Quand je viens à Marseille, quelque chose d’invisible se déplace en moi, comme un courant secret. Je ne saurais dire précisément ce qui déclenche ce basculement. Ce n’est pas seulement parce que j’aime marcher dans la ville. Non, c’est plus souterrain, plus ancien peut-être : un accord silencieux entre mon corps et cette ville qui n’est pas la mienne mais qui pourtant m’accueille.
Il y a dans l’air de Marseille une rumeur légère qui s’attarde autour de moi. La lumière découpe ce qui m’entoure avec une tendresse crue, un contraste sans détour. Les cabanons s’accrochent aux rochers, les immeubles s’ouvrent sur la mer, et derrière les grands axes, dans l’entrelacs des ruelles, la ville respire autrement. Chaque quartier a sa propre cadence, son grain de lumière si particulier, et cet élan irrésistible vers le large. La mer en écho, jamais loin. La mer comme une basse continue qui nous enveloppe jour et nuit.

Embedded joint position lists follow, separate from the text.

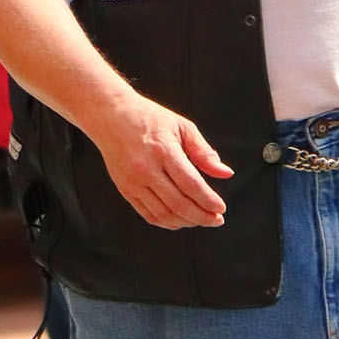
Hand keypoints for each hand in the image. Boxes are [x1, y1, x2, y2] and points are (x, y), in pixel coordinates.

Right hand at [87, 96, 232, 228]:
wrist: (111, 117)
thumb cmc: (152, 119)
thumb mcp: (183, 127)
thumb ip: (204, 153)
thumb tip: (226, 173)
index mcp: (164, 151)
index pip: (191, 185)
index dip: (208, 200)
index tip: (222, 208)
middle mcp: (146, 170)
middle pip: (178, 203)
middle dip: (202, 216)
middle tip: (217, 220)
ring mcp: (133, 182)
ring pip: (163, 213)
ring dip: (186, 221)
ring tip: (202, 220)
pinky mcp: (125, 189)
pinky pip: (147, 214)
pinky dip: (166, 222)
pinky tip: (181, 220)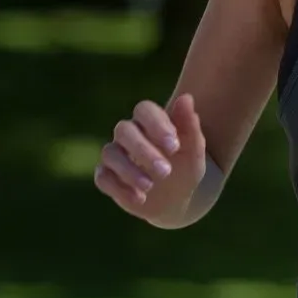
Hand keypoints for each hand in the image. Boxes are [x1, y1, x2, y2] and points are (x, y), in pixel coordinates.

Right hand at [94, 95, 206, 227]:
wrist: (176, 199)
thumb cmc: (186, 167)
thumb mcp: (194, 150)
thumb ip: (190, 125)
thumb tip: (186, 98)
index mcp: (151, 121)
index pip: (144, 109)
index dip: (156, 124)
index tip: (174, 146)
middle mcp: (129, 134)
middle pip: (124, 130)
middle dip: (143, 150)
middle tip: (166, 171)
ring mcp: (116, 154)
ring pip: (110, 153)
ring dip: (129, 170)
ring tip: (150, 186)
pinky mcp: (107, 176)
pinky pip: (103, 177)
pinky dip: (119, 188)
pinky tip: (140, 198)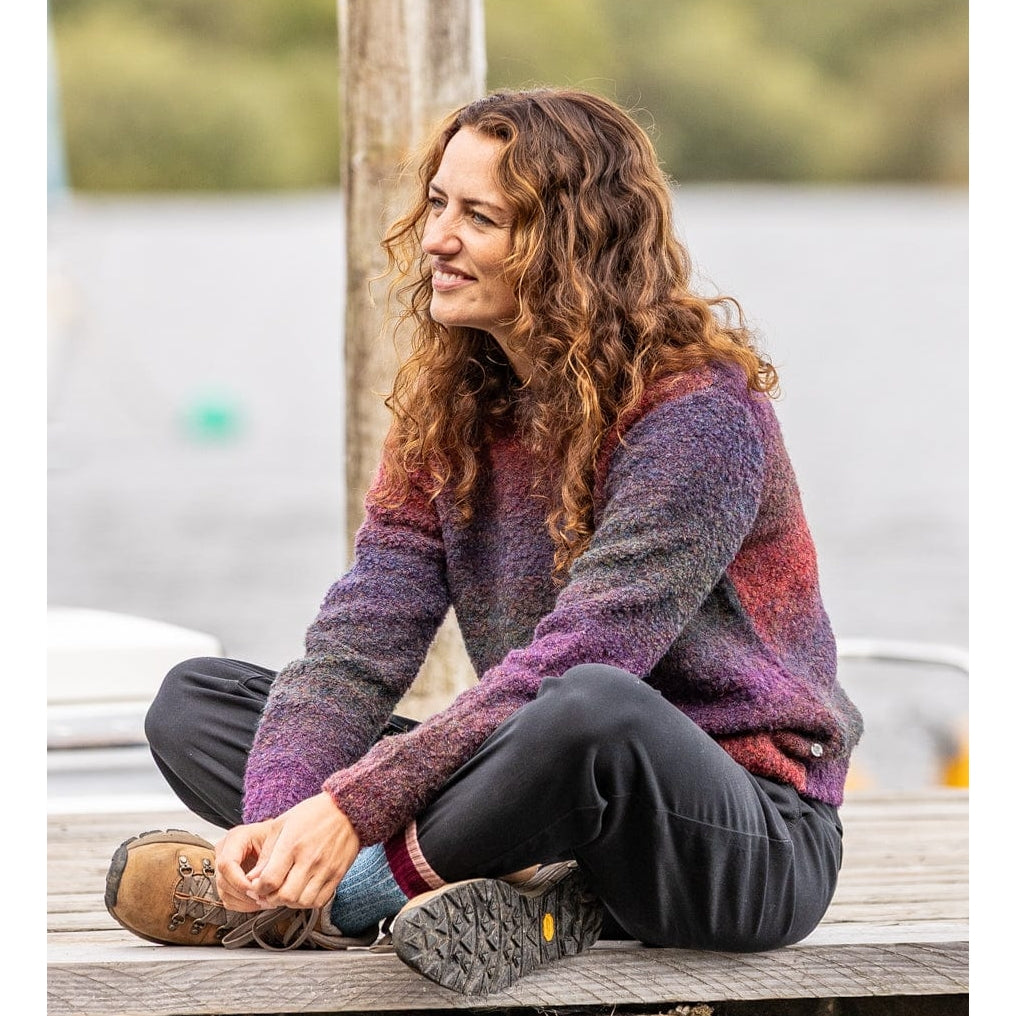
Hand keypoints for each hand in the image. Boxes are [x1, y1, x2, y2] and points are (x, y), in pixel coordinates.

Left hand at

Je dois faire un aveu : à peine arrivé en ville, je me transforme. Ce sont les autres qui me le disent, je ne m’en rends même plus compte. Ma voix s’échappe, file autrement, prend un détour inattendu, une musique nouvelle. L’accent de Marseille me traverse contre toute attente, sans calcul ni volonté de plaire. Cela me dépasse, un vieux chant enfoui profondément en moi, qui remonte à la surface. À la première phrase, ma langue se met à danser. L’accent n’est pas une imitation, c’est une contagion douce, un glissement naturel vers cette nonchalance, cette insouciance libératrice dont j’ai toujours rêvé.
Tout le monde a un accent Un accent n’est qu’une empreinte laissée par un lieu sur une voix. Étymologiquement, accent signifie pour le chant. Et c’est exactement cela : ici, les mots chantent à l’oreille, appellent un ailleurs, un sud intérieur. L’accent n’est pas seulement une origine qu’on devine, c’est un lien vivant entre la terre et la voix.
Marseille est une ville qui me transforme. Un endroit qui me rend plus léger, qui m’ouvre au chant du jour, me pousse vers l’horizon, là où le ciel et la mer dialoguent sans arrêt, dans une lumière qui fait oublier l’hiver et la gravité des villes où l’on avance les épaules basses. Ici, sans même m’en apercevoir, je trouve le bon rythme et je parle enfin avec de la chaleur dans la voix.